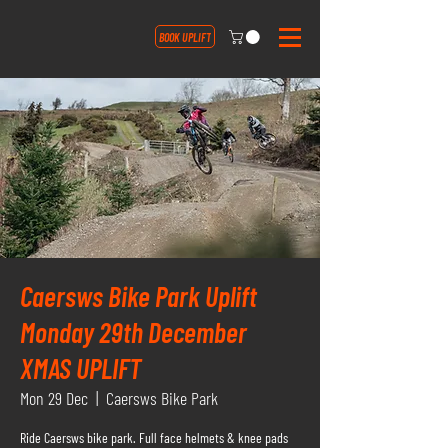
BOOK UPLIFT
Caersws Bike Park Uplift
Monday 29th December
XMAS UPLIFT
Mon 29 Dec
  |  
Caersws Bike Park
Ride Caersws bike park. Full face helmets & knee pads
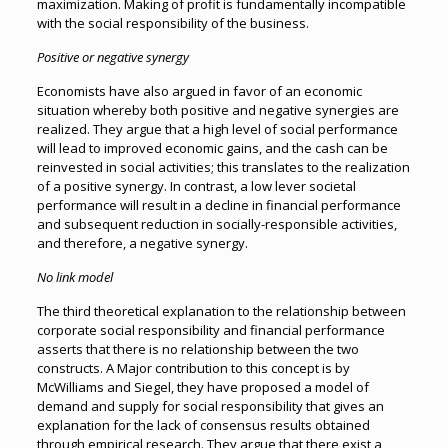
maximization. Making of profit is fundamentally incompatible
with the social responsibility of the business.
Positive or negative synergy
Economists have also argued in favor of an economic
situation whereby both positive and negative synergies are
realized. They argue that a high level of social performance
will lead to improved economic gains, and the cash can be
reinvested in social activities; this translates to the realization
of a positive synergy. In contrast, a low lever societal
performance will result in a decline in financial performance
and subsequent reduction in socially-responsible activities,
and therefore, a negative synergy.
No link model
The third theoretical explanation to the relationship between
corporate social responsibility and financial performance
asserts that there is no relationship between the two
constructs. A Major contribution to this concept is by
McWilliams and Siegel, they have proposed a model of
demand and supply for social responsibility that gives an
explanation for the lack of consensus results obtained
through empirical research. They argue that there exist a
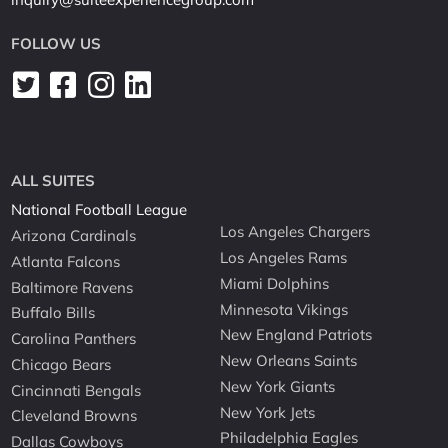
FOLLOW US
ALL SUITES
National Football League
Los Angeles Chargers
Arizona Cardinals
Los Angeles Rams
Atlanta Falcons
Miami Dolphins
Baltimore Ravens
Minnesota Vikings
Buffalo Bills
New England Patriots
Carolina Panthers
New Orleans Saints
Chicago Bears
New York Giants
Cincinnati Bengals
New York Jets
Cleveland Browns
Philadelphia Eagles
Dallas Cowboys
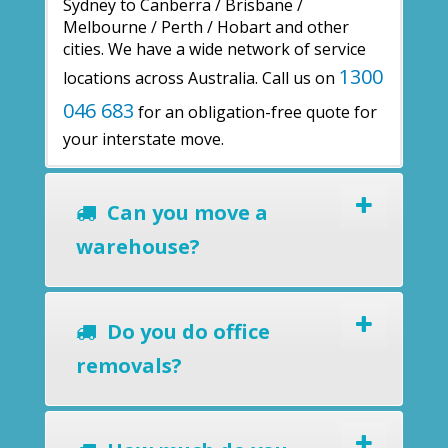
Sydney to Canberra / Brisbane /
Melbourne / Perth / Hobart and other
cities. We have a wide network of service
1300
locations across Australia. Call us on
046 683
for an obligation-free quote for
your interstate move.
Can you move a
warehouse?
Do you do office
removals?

⁂

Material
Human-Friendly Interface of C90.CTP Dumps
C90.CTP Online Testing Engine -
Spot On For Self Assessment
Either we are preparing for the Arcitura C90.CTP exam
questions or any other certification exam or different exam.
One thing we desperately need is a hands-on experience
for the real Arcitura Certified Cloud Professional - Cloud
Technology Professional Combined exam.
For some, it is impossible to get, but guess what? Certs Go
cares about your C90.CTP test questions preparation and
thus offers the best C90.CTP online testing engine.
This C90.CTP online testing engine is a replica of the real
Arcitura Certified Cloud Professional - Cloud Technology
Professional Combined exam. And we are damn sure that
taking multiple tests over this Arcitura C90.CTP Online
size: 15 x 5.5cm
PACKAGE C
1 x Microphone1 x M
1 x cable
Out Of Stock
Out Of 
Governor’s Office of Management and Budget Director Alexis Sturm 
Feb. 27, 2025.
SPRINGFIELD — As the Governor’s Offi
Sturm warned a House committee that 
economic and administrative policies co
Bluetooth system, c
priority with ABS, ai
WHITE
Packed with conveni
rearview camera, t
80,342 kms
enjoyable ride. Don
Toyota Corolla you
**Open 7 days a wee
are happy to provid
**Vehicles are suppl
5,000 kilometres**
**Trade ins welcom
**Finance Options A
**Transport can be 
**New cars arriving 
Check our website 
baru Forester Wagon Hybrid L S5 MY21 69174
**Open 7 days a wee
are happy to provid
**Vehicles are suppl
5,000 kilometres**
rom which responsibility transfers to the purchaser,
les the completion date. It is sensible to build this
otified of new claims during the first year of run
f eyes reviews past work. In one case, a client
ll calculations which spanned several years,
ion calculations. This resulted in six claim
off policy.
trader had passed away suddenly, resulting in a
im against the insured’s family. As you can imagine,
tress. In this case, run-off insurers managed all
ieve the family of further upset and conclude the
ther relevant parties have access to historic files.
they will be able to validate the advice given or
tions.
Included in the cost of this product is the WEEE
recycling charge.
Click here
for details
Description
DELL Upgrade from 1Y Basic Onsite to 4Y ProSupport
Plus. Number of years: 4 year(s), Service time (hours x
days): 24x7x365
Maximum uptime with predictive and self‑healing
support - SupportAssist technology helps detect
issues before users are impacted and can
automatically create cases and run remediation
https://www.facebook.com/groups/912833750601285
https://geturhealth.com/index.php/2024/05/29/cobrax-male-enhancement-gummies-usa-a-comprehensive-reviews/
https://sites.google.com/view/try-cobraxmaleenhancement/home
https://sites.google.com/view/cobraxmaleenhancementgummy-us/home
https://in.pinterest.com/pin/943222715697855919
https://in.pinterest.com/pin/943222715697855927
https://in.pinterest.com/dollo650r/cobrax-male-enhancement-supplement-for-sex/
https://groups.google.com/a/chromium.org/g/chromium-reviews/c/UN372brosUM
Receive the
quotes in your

⁂

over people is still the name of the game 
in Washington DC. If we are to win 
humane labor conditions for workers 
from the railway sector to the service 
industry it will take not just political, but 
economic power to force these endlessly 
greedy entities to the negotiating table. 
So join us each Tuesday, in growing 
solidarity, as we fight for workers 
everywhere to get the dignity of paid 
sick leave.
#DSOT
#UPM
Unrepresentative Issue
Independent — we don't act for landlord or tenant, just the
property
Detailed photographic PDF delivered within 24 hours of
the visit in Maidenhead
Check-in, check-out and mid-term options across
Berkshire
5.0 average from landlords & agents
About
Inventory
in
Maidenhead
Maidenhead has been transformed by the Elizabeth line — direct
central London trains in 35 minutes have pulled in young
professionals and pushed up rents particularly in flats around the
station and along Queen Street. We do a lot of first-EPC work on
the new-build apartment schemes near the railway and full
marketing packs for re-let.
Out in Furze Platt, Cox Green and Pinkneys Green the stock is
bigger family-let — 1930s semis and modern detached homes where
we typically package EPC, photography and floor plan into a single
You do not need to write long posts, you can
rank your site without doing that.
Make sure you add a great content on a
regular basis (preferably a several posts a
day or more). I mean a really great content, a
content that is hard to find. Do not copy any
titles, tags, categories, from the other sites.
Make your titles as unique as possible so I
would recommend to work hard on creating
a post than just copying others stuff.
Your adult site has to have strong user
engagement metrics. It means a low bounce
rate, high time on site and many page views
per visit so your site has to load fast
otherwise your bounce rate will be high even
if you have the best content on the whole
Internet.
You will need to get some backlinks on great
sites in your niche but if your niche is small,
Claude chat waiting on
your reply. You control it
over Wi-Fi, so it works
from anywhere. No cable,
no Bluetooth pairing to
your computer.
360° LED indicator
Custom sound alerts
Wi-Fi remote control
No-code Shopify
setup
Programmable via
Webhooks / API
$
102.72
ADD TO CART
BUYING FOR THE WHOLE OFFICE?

⁂

**TASK ITEM**
Give back, word for word, the lines of the material that start with the line containing "maximization. Making of" and run through the line containing "through empirical research.", including both of those lines.

**ANSWER**
maximization. Making of profit is fundamentally incompatible
with the social responsibility of the business.
Positive or negative synergy
Economists have also argued in favor of an economic
situation whereby both positive and negative synergies are
realized. They argue that a high level of social performance
will lead to improved economic gains, and the cash can be
reinvested in social activities; this translates to the realization
of a positive synergy. In contrast, a low lever societal
performance will result in a decline in financial performance
and subsequent reduction in socially-responsible activities,
and therefore, a negative synergy.
No link model
The third theoretical explanation to the relationship between
corporate social responsibility and financial performance
asserts that there is no relationship between the two
constructs. A Major contribution to this concept is by
McWilliams and Siegel, they have proposed a model of
demand and supply for social responsibility that gives an
explanation for the lack of consensus results obtained
through empirical research. They argue that there exist a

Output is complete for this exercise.